Ando Tomohiro, Imoto Seiya, Miyano Satoru
Human Genome Center, Institute of Medical Science, University of Tokyo, 4-6-1 Shirokanedai, Minato-ku, Tokyo 108-8639, Japan.
Genome Inform. 2004;15(2):201-10.
One important application of microarray gene expression data is to study the relationship between the clinical phenotype of cancer patients and gene expression profiles on the whole-genome scale. The clinical phenotype includes several different types of cancers, survival times, relapse times, drug responses and so on.
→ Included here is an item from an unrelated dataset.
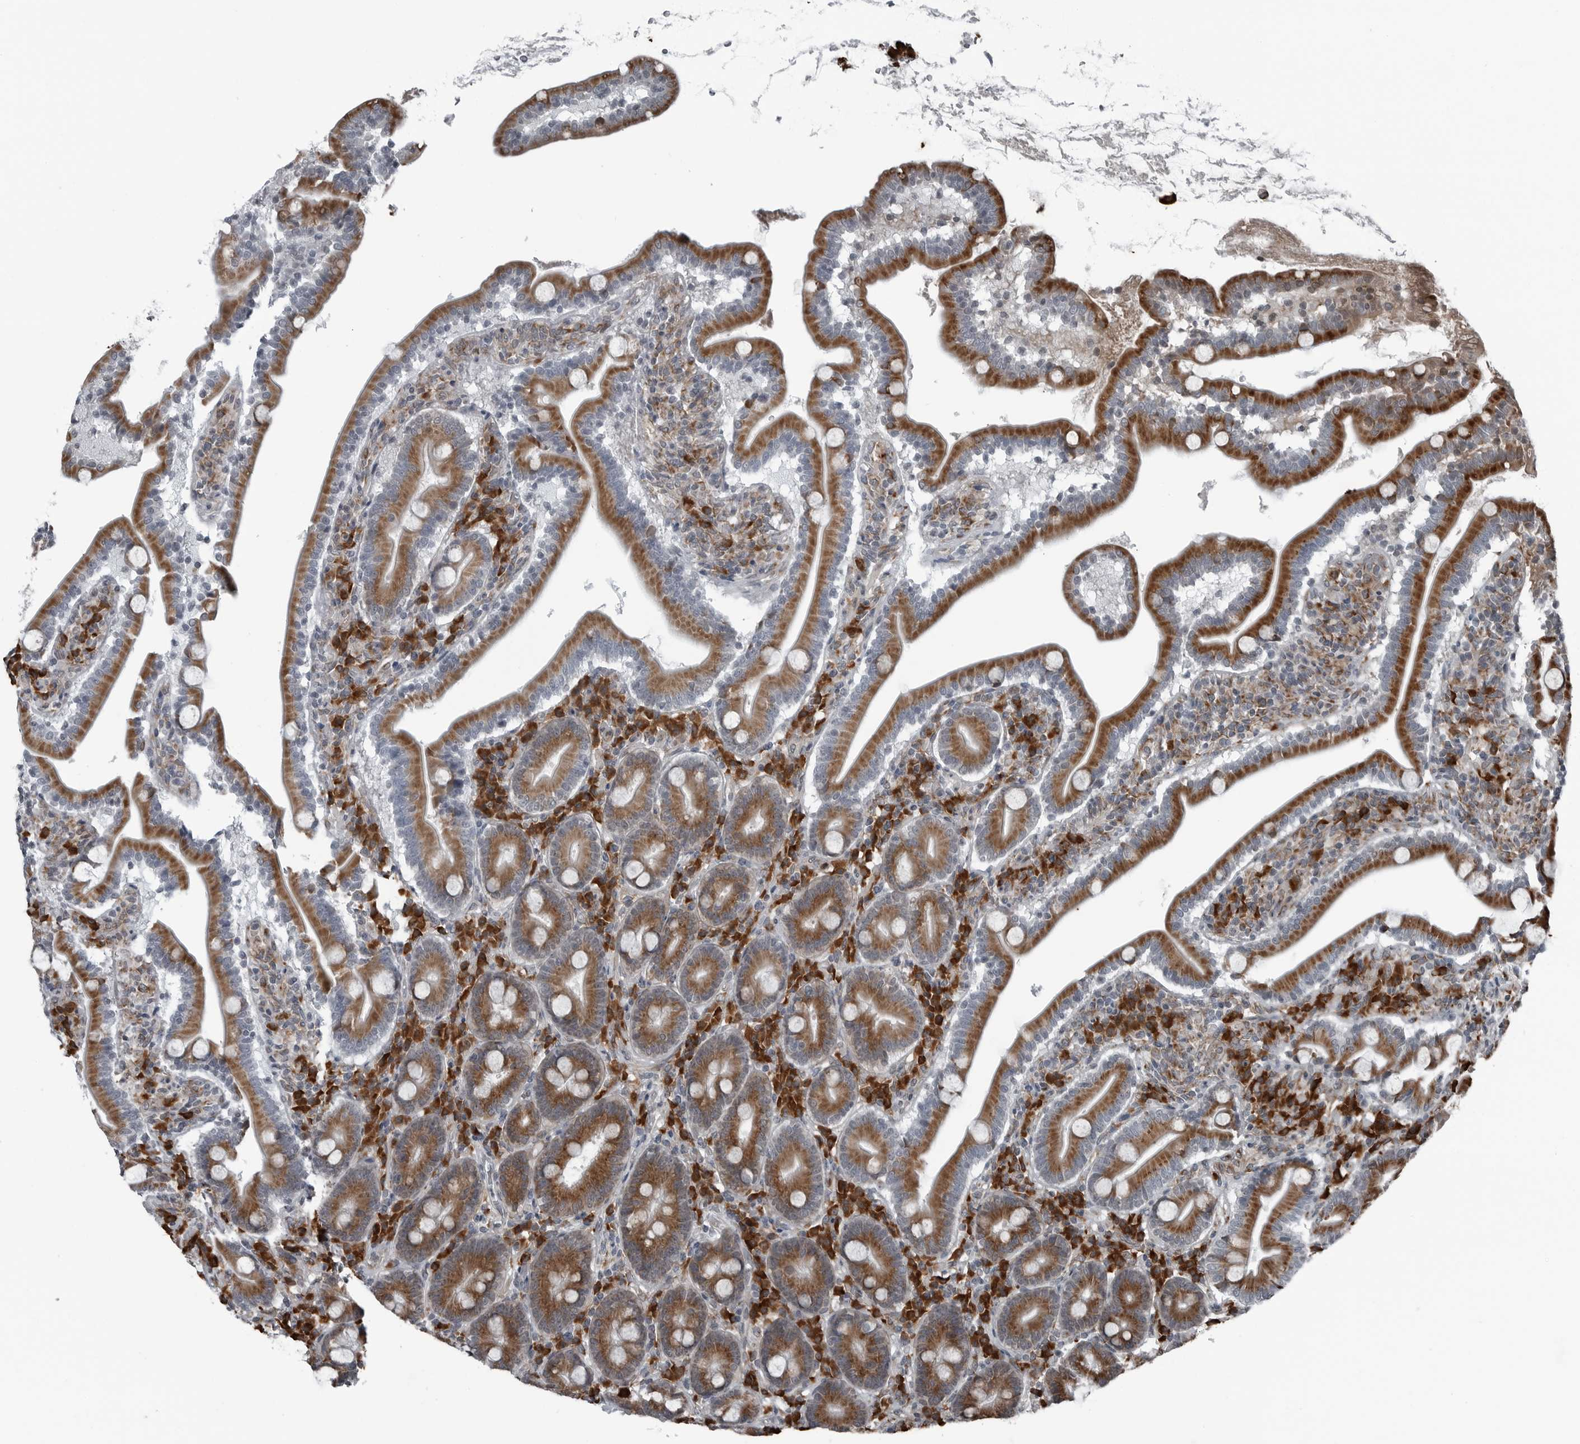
{"staining": {"intensity": "moderate", "quantity": ">75%", "location": "cytoplasmic/membranous"}, "tissue": "duodenum", "cell_type": "Glandular cells", "image_type": "normal", "snomed": [{"axis": "morphology", "description": "Normal tissue, NOS"}, {"axis": "topography", "description": "Duodenum"}], "caption": "This histopathology image exhibits IHC staining of normal human duodenum, with medium moderate cytoplasmic/membranous positivity in approximately >75% of glandular cells.", "gene": "CEP85", "patient": {"sex": "male", "age": 35}}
Under the situation that the subtypes of cancer have not been previously identified or known to exist, we develop a new kernel mixture modeling method that performs simultaneously identification of the subtype of cancer, prediction of the probabilities of both cancer type and patient's survival, and detection of a set of marker genes on which to base a diagnosis. The proposed method is successfully performed on real data analysis and simulation studies.
微阵列基因表达数据的一个重要应用是在全基因组规模上研究癌症患者的临床表型与基因表达谱之间的关系。临床表型包括几种不同类型的癌症、生存时间、复发时间、药物反应等。在癌症亚型此前未被识别或未知存在的情况下,我们开发了一种新的核混合建模方法,该方法可同时进行癌症亚型的识别、癌症类型和患者生存概率的预测,以及一组用于诊断的标记基因的检测。所提出的方法在实际数据分析和模拟研究中均成功实施。